Albert de Belleroche
11:50 PMJohn Singer Sargent. Albert de Belleroche. 1883. |
John Singer Sargent. Head in Profile of a Young Man. 1883. |
The two quickly began friends, sharing a studio space in Paris where they sketched and painted each other. Sargent painted Belleroche in more thirty works of various poses and costumes, ranging from a medieval courtier to a Spanish aristocrat. Even when Sargent focused on his masterpiece of Madame Gautreau, he was thinking about Belleroche. Sargent’s drawing, most commonly thought of as a sketch for Madame Gautreau Drinking a Toast, has been proposed by art historians that Sargent merged Madame Gautreau and Belleruche into one image. The “brooding and romantic quality” in these works, argues Deborah Davis, suggests a relationship went beyond friendship or mentorship.

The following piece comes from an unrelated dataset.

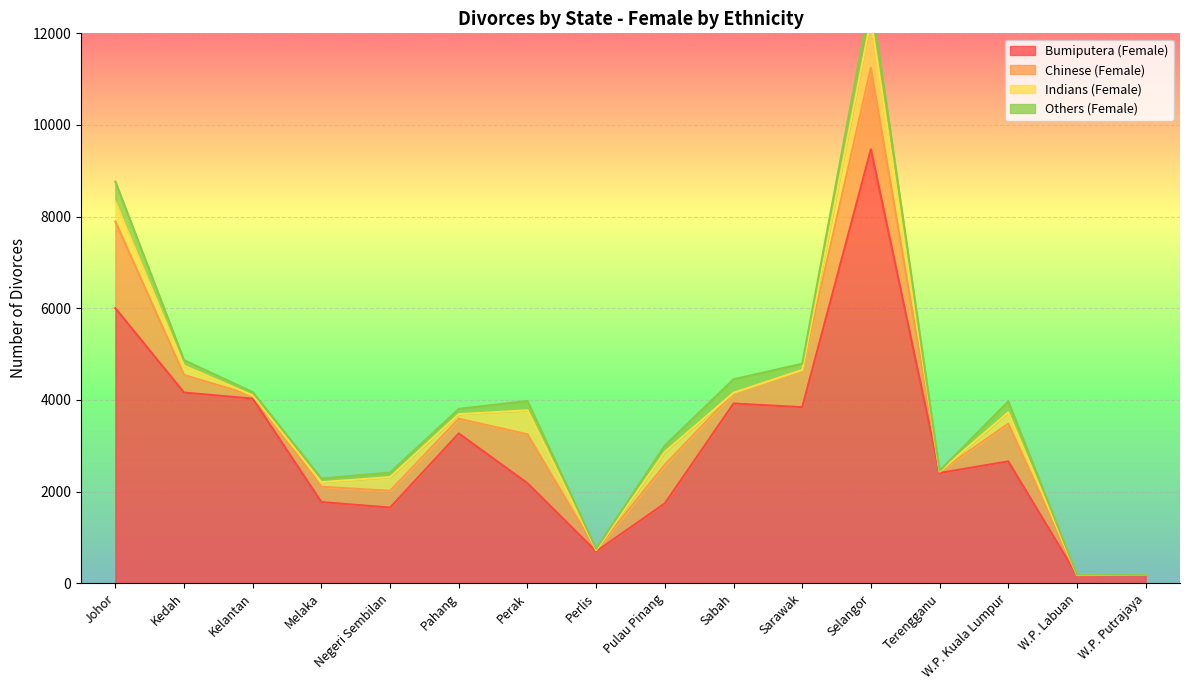

Reading left to right, what are all the values shown in this chart?

Bumiputera (Female): 6001	4161	4028	1771	1651	3269	2182	694	1742	3922	3842	9470	2406	2659	172	196
Chinese (Female): 1892	383	69	334	366	321	1068	30	844	228	814	1779	32	823	10	0
Indians (Female): 433	202	0	101	299	99	524	0	279	6	0	1059	0	247	0	0
Others (Female): 438	122	73	79	100	116	204	27	141	295	134	480	15	238	7	0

Sargent had started to draw Amelie but transformed her into Belleroche, an indication of his emotional confusion in that summer of 1883. Some even go as far to say only when Sargent confirmed his desire towards Belleroche had he lifted his artist’s block and allowed himself to concentrate on Madame Gautreau. Could the peripatetic lifestyle and loneliness in Sargent’s early life make him afraid of “otherness?” After all, as an expatriate, otherness was a feeling Sargent knew all too well. Other than his works, however, there is little evidence about the artist’s private life. But if he was gay, does it matter? On the bright side, this speculation gives Sargent scholarship a new direction. Until recently, Sargent was seen as a slick, superficial society painter. Discussions about his sexuality, whether relevant to the art, forces people think about implications of sexuality.